On Wednesday, June 5, 2019 at 11:01:59 AM UTC+2, Jens wrote:
>
> I looked at the file and the GWT code using it and the format seems pretty 
> clear to me. Writing a new tool looks pretty simple, we just have to decide 
> which implementation strategy to choose.
>
>
> 1.) use JDK java.time package to read the tzdata information packaged with 
> Java.
>
> Given that JDK is now released every 6 month, this might also be a nice 
> minimum time frame for possibly automated GWT patch releases with new 
> tzdata.
>

Fwiw, the tzdata on Linux (and possibly any non-Windows OS) is generally 
updated independently from the JDK, and is shared between all JDK versions 
on the machine.
 

> Otherwise if we want to update tzdata in GWT outside of JDK releases, the 
> process is a little more complex because we first have to generate a 
> tzdb.dat file to update a JDK installation. To generate that file, we would 
> also need to use the source from the JDK version we use to execute the GWT 
> tool that generates the GWT json files because the tzdb.dat file format 
> might change between JDK versions.
>
>
> 2.) Use Joda Time and their api to read the tzdata information
>
> You would need to checkout Joda Time sources, put the new tzdata files 
> into a special package and then build Joda Time. A tool would then depend 
> on that custom build Joda Time and use the Joda Time API to produces the 
> GWT JSON files.
>

There's also ICU4J, which we already use for other i18n related code 
generation. Its API is similar to the JDK one, but it comes with its own 
tzdata bundle (afaict).

Personally I kind of like option 1.) because we could then align automated 
> GWT releases to JDK releases, e.g. one month after JDK release, and the GWT 
> tool could just use standard JDK API without any dependencies.
>

The upside of using the JDK is that it uses the "system" (though 
java-specific) tzdata (at least on Linux, at least with OpenJDK packaged by 
the distros), so it's almost guaranteed to be up-to-date.
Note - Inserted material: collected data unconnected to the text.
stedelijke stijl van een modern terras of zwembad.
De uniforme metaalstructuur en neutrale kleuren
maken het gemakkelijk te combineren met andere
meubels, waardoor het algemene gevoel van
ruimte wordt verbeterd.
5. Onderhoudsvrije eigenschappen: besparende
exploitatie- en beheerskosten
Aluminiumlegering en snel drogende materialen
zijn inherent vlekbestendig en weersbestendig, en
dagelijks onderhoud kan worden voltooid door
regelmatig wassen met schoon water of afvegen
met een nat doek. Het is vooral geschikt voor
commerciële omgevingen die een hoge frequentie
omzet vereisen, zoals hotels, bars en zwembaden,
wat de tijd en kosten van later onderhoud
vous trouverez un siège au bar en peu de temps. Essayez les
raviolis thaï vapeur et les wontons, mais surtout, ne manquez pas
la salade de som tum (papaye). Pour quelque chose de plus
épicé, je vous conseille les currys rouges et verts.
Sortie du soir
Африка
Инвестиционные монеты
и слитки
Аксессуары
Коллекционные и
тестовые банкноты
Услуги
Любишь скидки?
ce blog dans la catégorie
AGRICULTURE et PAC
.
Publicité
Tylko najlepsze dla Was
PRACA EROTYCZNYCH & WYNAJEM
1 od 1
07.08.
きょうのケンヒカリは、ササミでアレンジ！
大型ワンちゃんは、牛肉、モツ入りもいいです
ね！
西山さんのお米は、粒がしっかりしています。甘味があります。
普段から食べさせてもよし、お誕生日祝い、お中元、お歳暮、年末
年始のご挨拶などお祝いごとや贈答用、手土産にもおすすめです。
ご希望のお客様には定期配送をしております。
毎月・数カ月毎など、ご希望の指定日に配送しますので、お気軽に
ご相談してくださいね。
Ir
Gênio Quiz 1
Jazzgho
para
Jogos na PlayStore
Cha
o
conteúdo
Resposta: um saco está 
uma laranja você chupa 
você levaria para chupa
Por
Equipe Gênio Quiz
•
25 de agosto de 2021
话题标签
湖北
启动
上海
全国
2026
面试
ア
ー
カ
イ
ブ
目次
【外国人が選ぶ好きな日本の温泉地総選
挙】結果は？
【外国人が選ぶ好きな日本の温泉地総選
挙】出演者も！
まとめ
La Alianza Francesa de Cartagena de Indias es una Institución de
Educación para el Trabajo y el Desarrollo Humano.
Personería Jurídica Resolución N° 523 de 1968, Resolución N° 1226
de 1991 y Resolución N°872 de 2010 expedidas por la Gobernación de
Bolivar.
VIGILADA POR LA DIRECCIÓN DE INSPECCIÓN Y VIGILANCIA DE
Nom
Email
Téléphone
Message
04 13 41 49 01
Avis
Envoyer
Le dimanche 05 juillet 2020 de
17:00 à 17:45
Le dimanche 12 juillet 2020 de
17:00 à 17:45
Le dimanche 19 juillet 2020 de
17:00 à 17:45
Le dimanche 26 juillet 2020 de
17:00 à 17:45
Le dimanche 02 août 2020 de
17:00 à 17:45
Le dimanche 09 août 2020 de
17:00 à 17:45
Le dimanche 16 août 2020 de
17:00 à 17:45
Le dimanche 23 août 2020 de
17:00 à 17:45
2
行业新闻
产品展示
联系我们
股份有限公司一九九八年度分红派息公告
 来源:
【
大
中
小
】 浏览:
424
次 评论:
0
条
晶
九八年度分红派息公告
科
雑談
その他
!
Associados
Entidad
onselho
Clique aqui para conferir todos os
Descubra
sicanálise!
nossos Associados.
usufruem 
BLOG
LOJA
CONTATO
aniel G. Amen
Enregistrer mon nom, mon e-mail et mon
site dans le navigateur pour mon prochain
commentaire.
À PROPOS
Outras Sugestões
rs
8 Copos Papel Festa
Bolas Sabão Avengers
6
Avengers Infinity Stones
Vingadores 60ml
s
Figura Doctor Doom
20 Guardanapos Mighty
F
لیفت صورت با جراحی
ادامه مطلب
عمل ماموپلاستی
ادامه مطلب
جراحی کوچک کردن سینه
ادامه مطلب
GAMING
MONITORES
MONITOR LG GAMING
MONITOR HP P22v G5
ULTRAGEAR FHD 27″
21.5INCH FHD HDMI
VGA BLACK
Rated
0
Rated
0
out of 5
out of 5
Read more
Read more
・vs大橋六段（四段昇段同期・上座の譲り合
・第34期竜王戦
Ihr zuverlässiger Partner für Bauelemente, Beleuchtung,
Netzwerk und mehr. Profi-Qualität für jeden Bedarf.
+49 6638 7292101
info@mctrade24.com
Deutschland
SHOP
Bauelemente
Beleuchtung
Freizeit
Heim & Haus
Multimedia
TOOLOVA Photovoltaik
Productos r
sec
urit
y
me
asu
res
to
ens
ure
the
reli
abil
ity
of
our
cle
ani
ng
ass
The downside is 
that is machine/environment-dependent.
The upside of using ICU4J (or possibly JodaTime) is that it's not 
system/environment dependent. The downside is that it requires updating 
ICU4J, but that's probably a good idea anyway (but it'd be easier to do it 
within a separate project using "managed dependencies" –Maven, Gradle, 
etc.–; we probably wouldn't want to upload every new version of ICU4J to 
the "tools" repository; this could possibly be done in the new gwt-i18n 
project for example, with a special task to generate the files needed for 
GWT2).

I think using the JDK will be "good enough" (given the status quo of having 
outdated data that we don't even know how to update), and we could still 
migrate to ICU4J later if we feel it's better.